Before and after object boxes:
■ ■ ■

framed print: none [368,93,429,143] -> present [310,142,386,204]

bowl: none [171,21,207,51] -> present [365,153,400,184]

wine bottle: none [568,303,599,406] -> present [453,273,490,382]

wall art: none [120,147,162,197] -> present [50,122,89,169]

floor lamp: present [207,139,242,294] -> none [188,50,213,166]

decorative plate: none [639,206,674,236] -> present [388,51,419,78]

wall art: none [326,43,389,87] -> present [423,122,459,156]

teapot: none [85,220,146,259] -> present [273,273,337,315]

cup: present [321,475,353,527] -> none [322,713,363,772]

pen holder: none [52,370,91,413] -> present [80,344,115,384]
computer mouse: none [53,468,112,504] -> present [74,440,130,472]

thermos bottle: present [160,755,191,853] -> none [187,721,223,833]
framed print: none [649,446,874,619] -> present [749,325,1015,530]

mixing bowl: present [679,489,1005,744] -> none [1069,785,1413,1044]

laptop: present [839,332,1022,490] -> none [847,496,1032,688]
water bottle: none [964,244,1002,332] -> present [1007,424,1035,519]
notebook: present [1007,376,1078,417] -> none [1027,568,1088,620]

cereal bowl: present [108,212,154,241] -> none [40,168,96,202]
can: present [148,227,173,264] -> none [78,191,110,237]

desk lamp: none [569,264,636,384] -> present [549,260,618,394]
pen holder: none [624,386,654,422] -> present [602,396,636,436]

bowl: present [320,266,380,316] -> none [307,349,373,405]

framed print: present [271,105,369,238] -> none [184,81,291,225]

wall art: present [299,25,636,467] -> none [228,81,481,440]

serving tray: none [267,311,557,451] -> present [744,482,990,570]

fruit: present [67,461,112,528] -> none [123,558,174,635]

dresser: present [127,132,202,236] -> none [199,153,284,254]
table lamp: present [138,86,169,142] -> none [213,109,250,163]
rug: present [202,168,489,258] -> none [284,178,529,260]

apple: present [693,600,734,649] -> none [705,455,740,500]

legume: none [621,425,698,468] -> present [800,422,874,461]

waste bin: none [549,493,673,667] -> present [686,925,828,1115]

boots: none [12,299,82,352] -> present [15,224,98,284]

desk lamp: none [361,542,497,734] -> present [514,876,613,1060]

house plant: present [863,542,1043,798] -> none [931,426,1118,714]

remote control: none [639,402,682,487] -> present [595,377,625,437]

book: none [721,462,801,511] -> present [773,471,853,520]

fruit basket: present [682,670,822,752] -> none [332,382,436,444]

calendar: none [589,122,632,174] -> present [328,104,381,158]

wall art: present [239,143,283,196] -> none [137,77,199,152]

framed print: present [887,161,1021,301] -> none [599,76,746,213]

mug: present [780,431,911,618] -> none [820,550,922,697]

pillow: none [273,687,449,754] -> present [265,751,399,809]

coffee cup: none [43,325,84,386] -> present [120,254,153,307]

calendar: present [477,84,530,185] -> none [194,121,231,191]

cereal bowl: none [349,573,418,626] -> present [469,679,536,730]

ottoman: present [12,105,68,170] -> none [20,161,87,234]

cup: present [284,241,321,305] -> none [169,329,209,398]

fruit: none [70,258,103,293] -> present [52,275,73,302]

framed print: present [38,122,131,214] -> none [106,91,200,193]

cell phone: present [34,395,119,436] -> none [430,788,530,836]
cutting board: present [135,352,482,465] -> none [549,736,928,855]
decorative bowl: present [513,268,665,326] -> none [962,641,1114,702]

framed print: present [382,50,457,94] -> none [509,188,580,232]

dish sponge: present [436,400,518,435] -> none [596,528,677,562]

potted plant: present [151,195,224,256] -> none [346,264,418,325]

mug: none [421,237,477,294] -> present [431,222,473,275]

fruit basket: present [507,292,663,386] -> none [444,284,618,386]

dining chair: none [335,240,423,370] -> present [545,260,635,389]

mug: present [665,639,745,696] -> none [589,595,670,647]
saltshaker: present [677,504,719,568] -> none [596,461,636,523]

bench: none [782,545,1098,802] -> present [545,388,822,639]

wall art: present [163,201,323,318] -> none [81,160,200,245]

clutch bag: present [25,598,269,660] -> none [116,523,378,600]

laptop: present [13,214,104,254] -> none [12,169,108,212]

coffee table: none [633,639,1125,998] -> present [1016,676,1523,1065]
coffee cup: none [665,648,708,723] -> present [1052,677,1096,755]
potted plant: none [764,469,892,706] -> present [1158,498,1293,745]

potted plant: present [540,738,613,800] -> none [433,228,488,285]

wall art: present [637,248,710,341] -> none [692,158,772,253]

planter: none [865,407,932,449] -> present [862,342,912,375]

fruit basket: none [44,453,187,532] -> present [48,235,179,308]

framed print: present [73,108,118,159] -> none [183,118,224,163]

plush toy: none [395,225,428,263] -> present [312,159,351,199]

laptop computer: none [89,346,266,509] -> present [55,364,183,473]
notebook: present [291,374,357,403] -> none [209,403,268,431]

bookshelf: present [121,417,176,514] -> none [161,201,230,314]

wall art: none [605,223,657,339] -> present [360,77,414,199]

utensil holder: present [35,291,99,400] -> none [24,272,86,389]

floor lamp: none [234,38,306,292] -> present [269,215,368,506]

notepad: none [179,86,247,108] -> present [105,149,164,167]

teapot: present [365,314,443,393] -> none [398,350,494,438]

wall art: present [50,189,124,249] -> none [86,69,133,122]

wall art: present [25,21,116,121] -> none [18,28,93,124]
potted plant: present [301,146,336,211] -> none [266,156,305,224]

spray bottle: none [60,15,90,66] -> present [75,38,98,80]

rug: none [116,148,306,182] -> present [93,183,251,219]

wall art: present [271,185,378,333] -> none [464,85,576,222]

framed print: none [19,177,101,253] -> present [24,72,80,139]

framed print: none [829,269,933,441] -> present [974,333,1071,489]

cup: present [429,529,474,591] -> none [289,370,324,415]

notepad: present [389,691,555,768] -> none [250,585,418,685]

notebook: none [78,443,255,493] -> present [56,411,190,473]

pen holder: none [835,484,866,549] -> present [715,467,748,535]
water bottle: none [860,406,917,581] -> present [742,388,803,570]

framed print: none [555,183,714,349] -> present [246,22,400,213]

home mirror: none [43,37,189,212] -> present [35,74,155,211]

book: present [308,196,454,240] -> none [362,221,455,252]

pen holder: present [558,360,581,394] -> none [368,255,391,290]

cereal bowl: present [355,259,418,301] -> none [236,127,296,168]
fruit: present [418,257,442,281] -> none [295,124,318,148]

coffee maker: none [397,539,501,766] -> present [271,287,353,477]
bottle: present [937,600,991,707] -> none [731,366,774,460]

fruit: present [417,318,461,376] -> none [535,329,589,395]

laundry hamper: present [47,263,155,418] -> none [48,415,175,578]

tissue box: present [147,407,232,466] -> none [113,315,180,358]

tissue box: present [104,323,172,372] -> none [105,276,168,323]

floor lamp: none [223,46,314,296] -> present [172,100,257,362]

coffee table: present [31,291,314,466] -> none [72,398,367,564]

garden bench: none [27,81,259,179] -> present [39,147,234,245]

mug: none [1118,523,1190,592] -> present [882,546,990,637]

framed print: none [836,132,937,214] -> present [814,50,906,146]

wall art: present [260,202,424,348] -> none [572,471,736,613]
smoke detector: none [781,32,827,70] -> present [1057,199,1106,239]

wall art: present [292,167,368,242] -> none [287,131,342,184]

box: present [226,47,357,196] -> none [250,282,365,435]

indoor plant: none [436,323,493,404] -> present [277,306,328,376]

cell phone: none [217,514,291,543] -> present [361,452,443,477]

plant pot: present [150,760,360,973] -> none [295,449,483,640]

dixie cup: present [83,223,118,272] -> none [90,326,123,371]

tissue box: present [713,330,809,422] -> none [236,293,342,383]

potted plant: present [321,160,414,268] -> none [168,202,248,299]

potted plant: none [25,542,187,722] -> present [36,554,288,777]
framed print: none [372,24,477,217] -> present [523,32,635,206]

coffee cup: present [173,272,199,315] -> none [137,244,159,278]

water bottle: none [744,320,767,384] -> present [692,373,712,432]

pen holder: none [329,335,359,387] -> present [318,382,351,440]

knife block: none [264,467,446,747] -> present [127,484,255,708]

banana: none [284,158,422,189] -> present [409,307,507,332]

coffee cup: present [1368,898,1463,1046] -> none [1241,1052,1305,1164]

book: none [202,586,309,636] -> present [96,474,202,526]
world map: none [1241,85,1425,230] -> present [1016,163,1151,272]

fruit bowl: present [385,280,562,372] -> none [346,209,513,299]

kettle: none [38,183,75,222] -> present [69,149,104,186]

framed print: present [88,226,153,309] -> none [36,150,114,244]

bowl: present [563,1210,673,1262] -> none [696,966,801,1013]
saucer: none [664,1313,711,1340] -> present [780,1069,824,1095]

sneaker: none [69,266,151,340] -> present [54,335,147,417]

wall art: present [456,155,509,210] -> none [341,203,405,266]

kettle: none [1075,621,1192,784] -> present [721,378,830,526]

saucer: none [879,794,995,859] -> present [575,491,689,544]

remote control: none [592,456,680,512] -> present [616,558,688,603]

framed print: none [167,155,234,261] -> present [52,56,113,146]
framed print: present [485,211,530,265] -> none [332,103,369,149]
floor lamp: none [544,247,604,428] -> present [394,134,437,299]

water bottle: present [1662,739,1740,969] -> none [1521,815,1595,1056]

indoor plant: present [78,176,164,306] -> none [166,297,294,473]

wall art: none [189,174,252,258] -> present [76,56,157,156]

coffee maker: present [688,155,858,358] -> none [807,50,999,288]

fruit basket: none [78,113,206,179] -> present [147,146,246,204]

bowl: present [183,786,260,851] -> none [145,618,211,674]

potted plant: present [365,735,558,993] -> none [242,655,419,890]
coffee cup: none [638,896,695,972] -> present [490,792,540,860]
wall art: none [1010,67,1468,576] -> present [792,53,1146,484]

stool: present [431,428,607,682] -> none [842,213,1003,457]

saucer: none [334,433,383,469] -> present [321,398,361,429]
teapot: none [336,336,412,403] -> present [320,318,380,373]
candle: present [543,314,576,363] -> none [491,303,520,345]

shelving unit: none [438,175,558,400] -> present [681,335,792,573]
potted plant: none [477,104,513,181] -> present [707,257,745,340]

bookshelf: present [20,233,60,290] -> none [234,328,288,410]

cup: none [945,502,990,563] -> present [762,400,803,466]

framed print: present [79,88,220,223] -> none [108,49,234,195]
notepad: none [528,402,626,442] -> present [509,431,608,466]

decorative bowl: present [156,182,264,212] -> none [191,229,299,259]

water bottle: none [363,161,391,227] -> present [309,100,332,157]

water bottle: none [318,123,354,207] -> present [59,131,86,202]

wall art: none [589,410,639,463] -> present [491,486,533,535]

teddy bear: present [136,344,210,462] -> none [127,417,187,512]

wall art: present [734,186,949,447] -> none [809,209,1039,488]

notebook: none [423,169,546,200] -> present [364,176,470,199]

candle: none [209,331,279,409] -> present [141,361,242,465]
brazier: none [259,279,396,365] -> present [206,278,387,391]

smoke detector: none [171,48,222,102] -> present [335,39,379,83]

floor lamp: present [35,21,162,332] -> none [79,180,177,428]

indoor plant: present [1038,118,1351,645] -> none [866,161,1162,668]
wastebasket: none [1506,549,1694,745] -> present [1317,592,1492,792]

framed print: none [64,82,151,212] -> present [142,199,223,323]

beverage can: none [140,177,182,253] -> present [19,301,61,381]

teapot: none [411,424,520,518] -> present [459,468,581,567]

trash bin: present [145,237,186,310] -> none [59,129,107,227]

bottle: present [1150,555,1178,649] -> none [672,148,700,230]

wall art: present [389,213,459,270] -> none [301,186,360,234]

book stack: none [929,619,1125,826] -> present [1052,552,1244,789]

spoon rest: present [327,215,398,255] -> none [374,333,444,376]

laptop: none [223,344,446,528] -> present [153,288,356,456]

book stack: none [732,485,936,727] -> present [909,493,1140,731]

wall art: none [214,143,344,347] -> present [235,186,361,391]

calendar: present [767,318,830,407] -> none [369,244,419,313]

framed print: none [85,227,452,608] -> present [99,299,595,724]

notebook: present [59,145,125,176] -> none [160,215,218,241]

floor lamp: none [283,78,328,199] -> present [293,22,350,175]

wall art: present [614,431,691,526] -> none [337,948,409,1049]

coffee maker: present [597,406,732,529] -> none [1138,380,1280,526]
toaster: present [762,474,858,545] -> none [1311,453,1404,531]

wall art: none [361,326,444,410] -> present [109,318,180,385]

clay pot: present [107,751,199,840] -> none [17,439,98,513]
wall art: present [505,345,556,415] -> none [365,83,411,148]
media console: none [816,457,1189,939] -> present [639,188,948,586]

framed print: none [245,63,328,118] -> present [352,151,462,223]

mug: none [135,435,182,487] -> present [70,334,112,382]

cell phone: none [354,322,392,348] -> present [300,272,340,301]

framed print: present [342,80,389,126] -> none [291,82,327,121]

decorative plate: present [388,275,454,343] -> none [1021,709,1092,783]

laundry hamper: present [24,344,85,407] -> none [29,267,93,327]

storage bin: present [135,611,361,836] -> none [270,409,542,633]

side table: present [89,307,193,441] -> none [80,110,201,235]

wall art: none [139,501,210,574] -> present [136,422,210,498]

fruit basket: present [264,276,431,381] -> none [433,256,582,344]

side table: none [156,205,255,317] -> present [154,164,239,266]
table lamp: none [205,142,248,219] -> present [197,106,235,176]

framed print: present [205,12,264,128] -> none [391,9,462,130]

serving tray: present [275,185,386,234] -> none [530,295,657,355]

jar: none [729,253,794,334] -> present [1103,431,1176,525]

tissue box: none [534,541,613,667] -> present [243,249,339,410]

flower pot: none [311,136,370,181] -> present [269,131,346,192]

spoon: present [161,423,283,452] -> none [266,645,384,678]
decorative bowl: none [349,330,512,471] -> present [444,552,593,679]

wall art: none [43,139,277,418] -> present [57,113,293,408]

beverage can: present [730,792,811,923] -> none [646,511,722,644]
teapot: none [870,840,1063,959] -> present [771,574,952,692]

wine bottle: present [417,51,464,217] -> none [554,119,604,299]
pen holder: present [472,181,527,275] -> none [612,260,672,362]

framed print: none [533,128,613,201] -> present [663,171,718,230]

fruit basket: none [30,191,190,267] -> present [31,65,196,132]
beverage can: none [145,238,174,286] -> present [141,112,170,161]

■ ■ ■

Which of the lines in the data contain the string "smoke"? Return each one.

smoke detector: none [781,32,827,70] -> present [1057,199,1106,239]
smoke detector: none [171,48,222,102] -> present [335,39,379,83]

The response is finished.